While there are pilot programmes in operation in Utah and pending in Washington, Arizona was the first state to permanently liberalise its legal market in 2021.

KPMG will be licensed as an “alternative business structure” if the state’s supreme court approves the recommendation made by its advisory committee on Tuesday.

Four other small firms also made ABS licence recommendations alongside KPMG on Tuesday, which, if all confirmed, would take the total licences handed out in the state to 108.

Christian Athanasoulas, KPMG’s tax practice leader for services, told the Financial Times that a US law licence would allow the firm to dramatically increase the services it could sell to companies’ in-house legal departments, not just in Arizona but nationally.

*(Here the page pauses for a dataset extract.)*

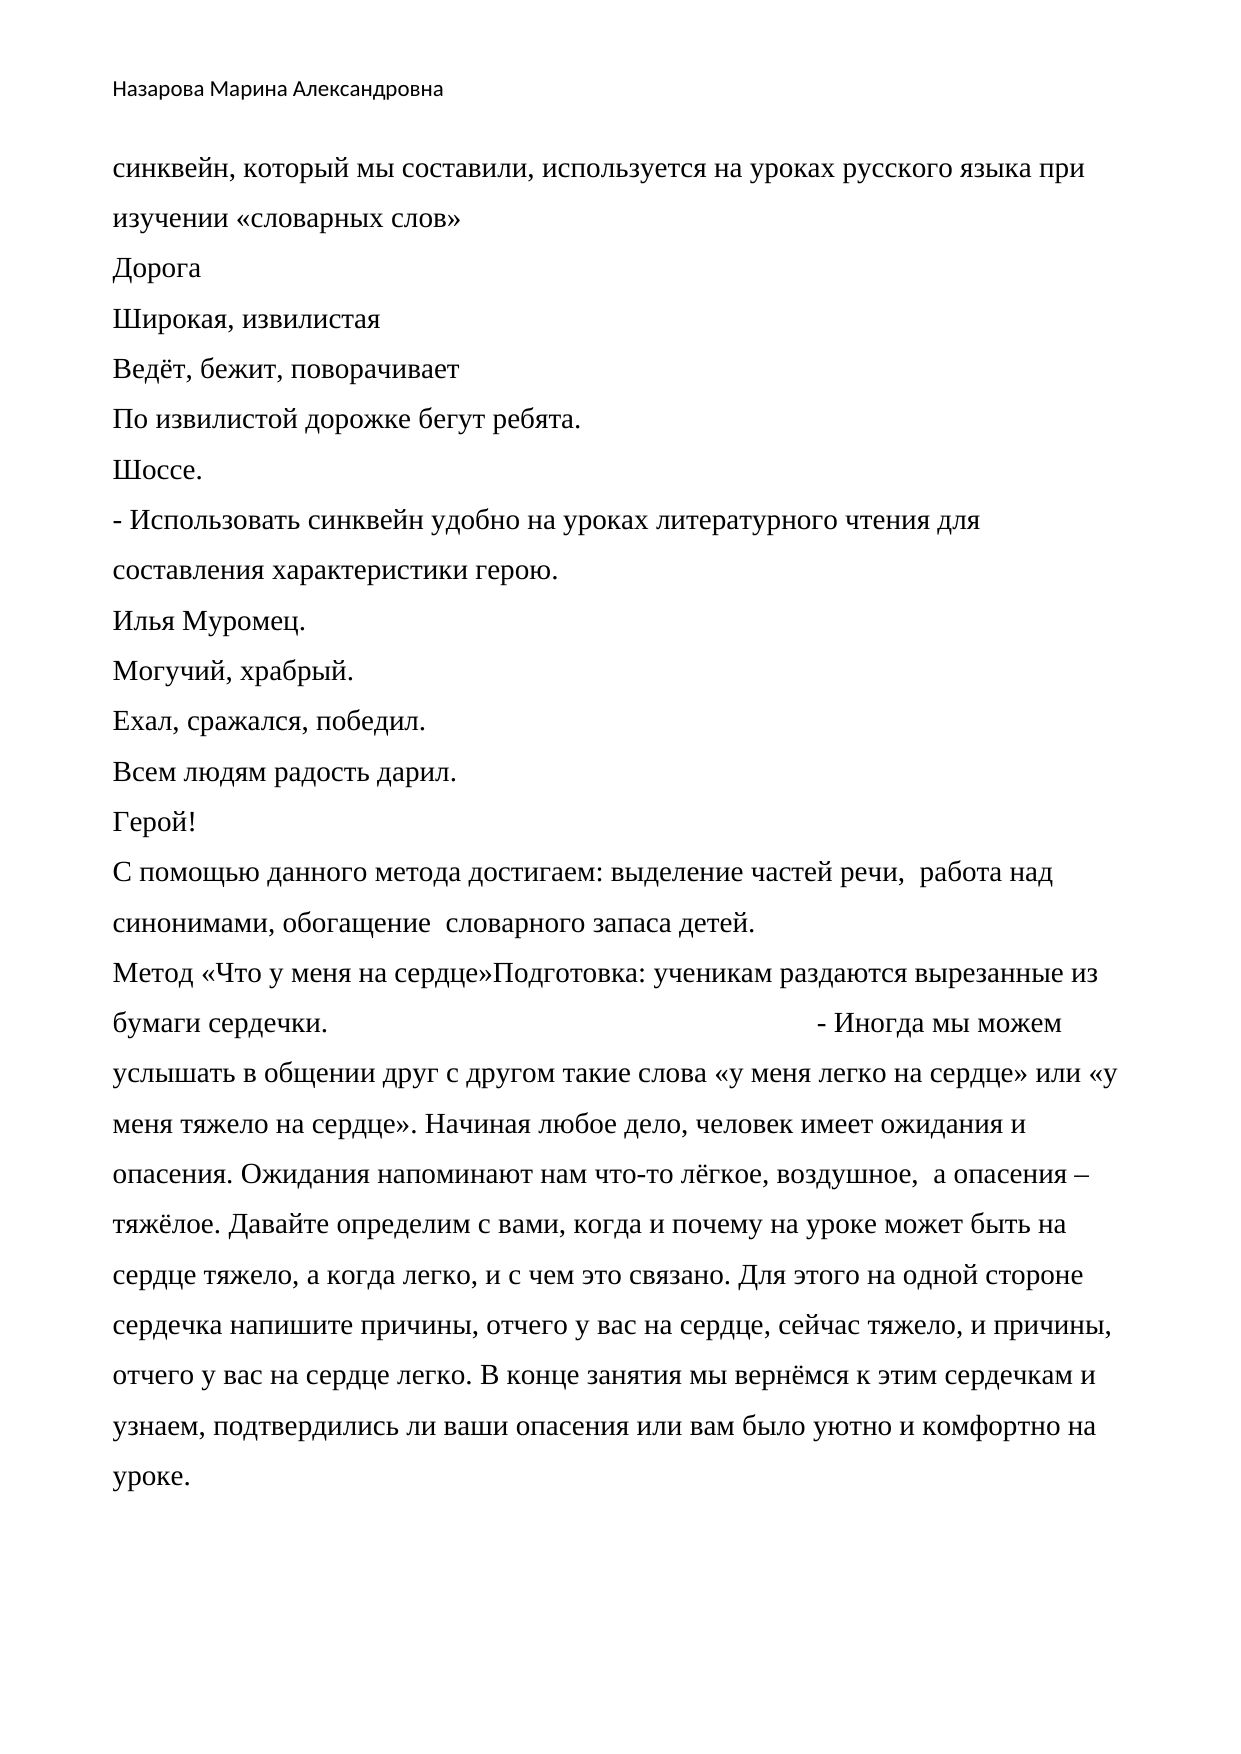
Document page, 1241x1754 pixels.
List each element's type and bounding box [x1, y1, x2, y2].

text [112, 150, 1128, 1492]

“Traditional law firms don’t necessarily have a footprint in all 50 states,” he said. “When they are thinking about ways to serve clients across the entirety of the US, they can use staffing companies or partner with law firms in other states, and we believe that we will be able to do many of those same things.”

Legal services would not be sold to KPMG’s audit clients, the firm said, due to rules protecting the independence of audit work.

Globally, KPMG reports legal fee income as part of its combined “tax and legal services” division, which accounted for $8.7bn of its $38.4bn in revenues in the year to September. It was the fastest-growing division, with fee growth of 10 per cent, year on year.